▸ **EXERCISE DETAILS**: When you copy the records that follow, please keep every word exactly as it is and leave out the pictures.

▸ **EXERCISE MATERIALS**:
────────────────────

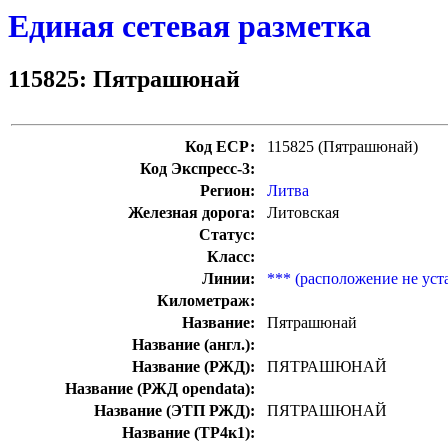
Единая сетевая разметка
115825: Пятрашюнай
Код ЕСР:
115825 (Пятрашюнай)
Код Экспресс-3:
Регион:
Литва
Железная дорога:
Литовская
Статус:
Класс:
Линии:
*** (расположение не уст
Километраж:
Название:
Пятрашюнай
Название (англ.):
Название (РЖД):
ПЯТРАШЮНАЙ
Название (РЖД opendata):
Название (ЭТП РЖД):
ПЯТРАШЮНАЙ
Название (ТР4к1):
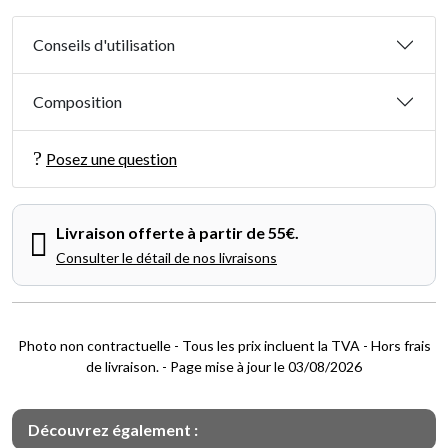
Conseils d'utilisation
Composition
Posez une question
Livraison offerte à partir de 55€.
Consulter le détail de nos livraisons
Photo non contractuelle - Tous les prix incluent la TVA - Hors frais
de livraison. - Page mise à jour le 03/08/2026
Découvrez également :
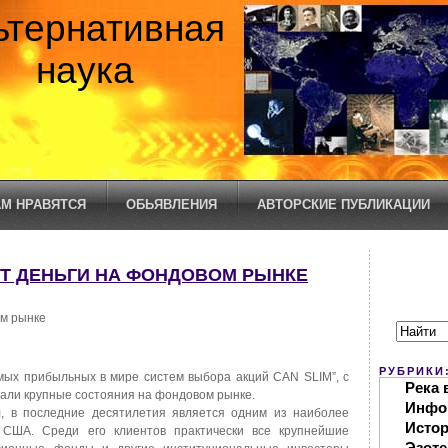
ьтернативная
наука
М НРАВЯТСЯ
ОБЬЯВЛЕНИЯ
АВТОРСКИЕ ПУБЛИКАЦИИ
ЛАЮТ ДЕНЬГИ НА ФОНДОВОМ РЫНКЕ
ом рынке
РУБРИКИ
мых прибыльных в мире систем выбора акций CAN SLIM”, с
Река 
али крупные состояния на фондовом рынке.
Инфо
л, в последние десятилетия является одним из наиболее
Исто
 США. Среди его клиентов практически все крупнейшие
Эзоте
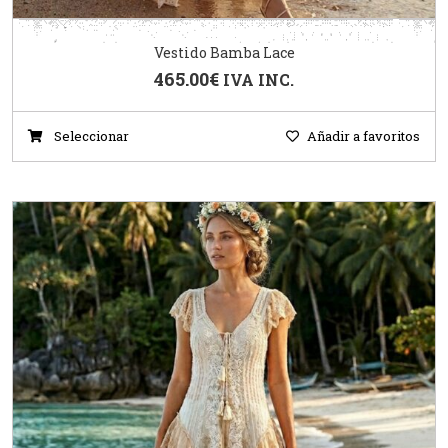
Vestido Bamba Lace
465.00
€
IVA INC.
Seleccionar
Añadir a favoritos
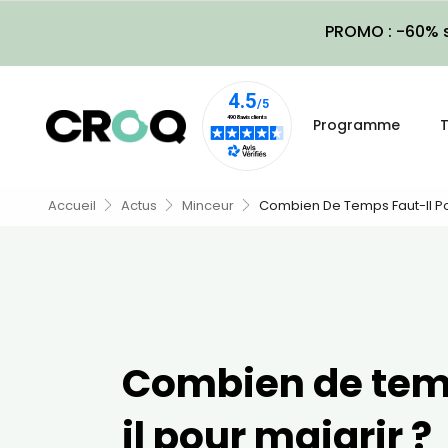
PROMO : -60% s
Programme
T
Accueil
Actus
Minceur
Combien De Temps Faut-Il Po
Combien de tem
il pour maigrir ?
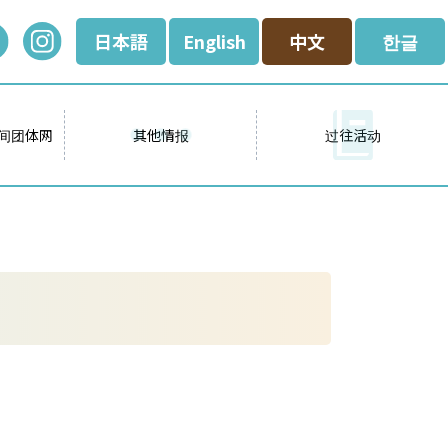
日本語
English
中文
한글
间团体网
其他情报
过往活动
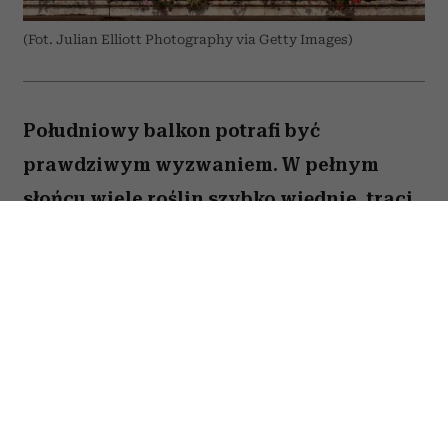
(Fot. Julian Elliott Photography via Getty Images)
Południowy balkon potrafi być
prawdziwym wyzwaniem. W pełnym
słońcu wiele roślin szybko więdnie, traci
kwiaty lub po prostu nie radzi sobie z
wysokimi temperaturami. Na szczęście są
gatunki, które uwielbiają takie warunki.
Oto pięć kwiatów, które nie boją się
upałów i będą zachwycać przez całe lato.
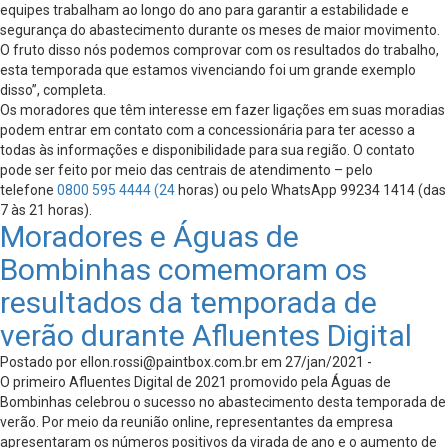
equipes trabalham ao longo do ano para garantir a estabilidade e
segurança do abastecimento durante os meses de maior movimento.
O fruto disso nós podemos comprovar com os resultados do trabalho,
esta temporada que estamos vivenciando foi um grande exemplo
disso”, completa.
Os moradores que têm interesse em fazer ligações em suas moradias
podem entrar em contato com a concessionária para ter acesso a
todas às informações e disponibilidade para sua região. O contato
pode ser feito por meio das centrais de atendimento – pelo
telefone
0800 595 4444 (24
horas) ou pelo WhatsApp 99234 1414 (das
7 às 21 horas).
Moradores e Águas de
Bombinhas comemoram os
resultados da temporada de
verão durante Afluentes Digital
Postado por
ellon.rossi@paintbox.com.br
em 27/jan/2021 -
O primeiro Afluentes Digital de 2021 promovido pela Águas de
Bombinhas celebrou o sucesso no abastecimento desta temporada de
verão. Por meio da reunião online, representantes da empresa
apresentaram os números positivos da virada de ano e o aumento de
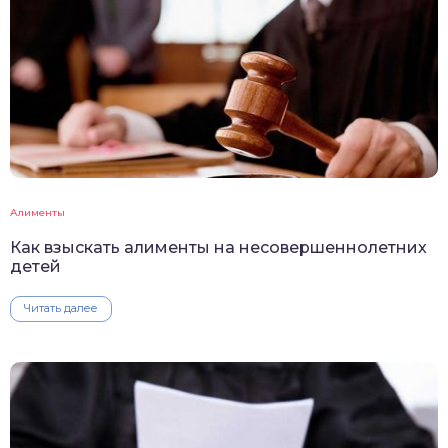
Алименты
Как взыскать алименты на несовершеннолетних
детей
Читать далее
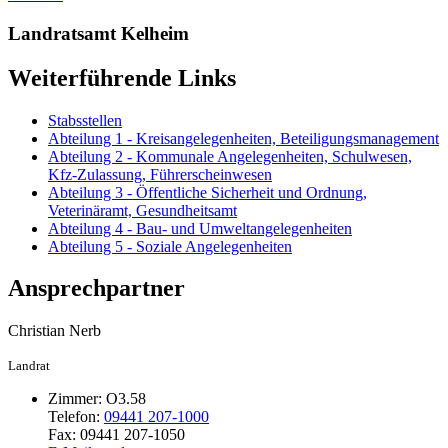
Landratsamt Kelheim
Weiterführende Links
Stabsstellen
Abteilung 1 - Kreisangelegenheiten, Beteiligungsmanagement
Abteilung 2 - Kommunale Angelegenheiten, Schulwesen,
Kfz-Zulassung, Führerscheinwesen
Abteilung 3 - Öffentliche Sicherheit und Ordnung,
Veterinäramt, Gesundheitsamt
Abteilung 4 - Bau- und Umweltangelegenheiten
Abteilung 5 - Soziale Angelegenheiten
Ansprechpartner
Christian
Nerb
Landrat
Zimmer:
O3.58
Telefon:
09441 207-1000
Fax:
09441 207-1050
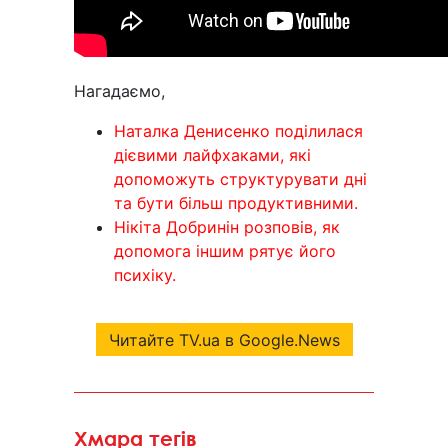
Нагадаємо,
Наталка Денисенко поділилася
дієвими лайфхаками, які
допоможуть структурувати дні
та бути більш продуктивними.
Нікіта Добринін розповів, як
допомога іншим рятує його
психіку.
Читайте TV.ua в Google.News
Хмара тегів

────────────────────

▸ **SOLUTION**:
Единая сетевая разметка
115825: Пятрашюнай
Код ЕСР:
115825 (Пятрашюнай)
Код Экспресс-3:
Регион:
Литва
Железная дорога:
Литовская
Статус:
Класс:
Линии:
*** (расположение не уст
Километраж:
Название:
Пятрашюнай
Название (англ.):
Название (РЖД):
ПЯТРАШЮНАЙ
Название (РЖД opendata):
Название (ЭТП РЖД):
ПЯТРАШЮНАЙ
Название (ТР4к1):
Conseils d'utilisation
Composition
Posez une question
Livraison offerte à partir de 55€.
Consulter le détail de nos livraisons
Photo non contractuelle - Tous les prix incluent la TVA - Hors frais
de livraison. - Page mise à jour le 03/08/2026
Découvrez également :
ьтернативная
наука
М НРАВЯТСЯ
ОБЬЯВЛЕНИЯ
АВТОРСКИЕ ПУБЛИКАЦИИ
ЛАЮТ ДЕНЬГИ НА ФОНДОВОМ РЫНКЕ
ом рынке
РУБРИКИ
мых прибыльных в мире систем выбора акций CAN SLIM”, с
Река 
али крупные состояния на фондовом рынке.
Инфо
л, в последние десятилетия является одним из наиболее
Исто
 США. Среди его клиентов практически все крупнейшие
Эзоте
Vestido Bamba Lace
465.00
€
IVA INC.
Seleccionar
Añadir a favoritos
PROMO : -60% s
Programme
T
Accueil
Actus
Minceur
Combien De Temps Faut-Il Po
Combien de tem
il pour maigrir ?
日本語
English
中文
한글
间团体网
其他情报
过往活动
(Fot. Julian Elliott Photography via Getty Images)
Południowy balkon potrafi być
prawdziwym wyzwaniem. W pełnym
słońcu wiele roślin szybko więdnie, traci
kwiaty lub po prostu nie radzi sobie z
wysokimi temperaturami. Na szczęście są
gatunki, które uwielbiają takie warunki.
Oto pięć kwiatów, które nie boją się
upałów i będą zachwycać przez całe lato.
equipes trabalham ao longo do ano para garantir a estabilidade e
segurança do abastecimento durante os meses de maior movimento.
O fruto disso nós podemos comprovar com os resultados do trabalho,
esta temporada que estamos vivenciando foi um grande exemplo
disso”, completa.
Os moradores que têm interesse em fazer ligações em suas moradias
podem entrar em contato com a concessionária para ter acesso a
todas às informações e disponibilidade para sua região. O contato
pode ser feito por meio das centrais de atendimento – pelo
telefone
0800 595 4444 (24
horas) ou pelo WhatsApp 99234 1414 (das
7 às 21 horas).
Moradores e Águas de
Bombinhas comemoram os
resultados da temporada de
verão durante Afluentes Digital
Postado por
ellon.rossi@paintbox.com.br
em 27/jan/2021 -
O primeiro Afluentes Digital de 2021 promovido pela Águas de
Bombinhas celebrou o sucesso no abastecimento desta temporada de
verão. Por meio da reunião online, representantes da empresa
apresentaram os números positivos da virada de ano e o aumento de
Алименты
Как взыскать алименты на несовершеннолетних
детей
Читать далее
Landratsamt Kelheim
Weiterführende Links
Stabsstellen
Abteilung 1 - Kreisangelegenheiten, Beteiligungsmanagement
Abteilung 2 - Kommunale Angelegenheiten, Schulwesen,
Kfz-Zulassung, Führerscheinwesen
Abteilung 3 - Öffentliche Sicherheit und Ordnung,
Veterinäramt, Gesundheitsamt
Abteilung 4 - Bau- und Umweltangelegenheiten
Abteilung 5 - Soziale Angelegenheiten
Ansprechpartner
Christian
Nerb
Landrat
Zimmer:
O3.58
Telefon:
09441 207-1000
Fax:
09441 207-1050
Нагадаємо,
Наталка Денисенко поділилася
дієвими лайфхаками, які
допоможуть структурувати дні
та бути більш продуктивними.
Нікіта Добринін розповів, як
допомога іншим рятує його
психіку.
Читайте TV.ua в Google.News
Хмара тегів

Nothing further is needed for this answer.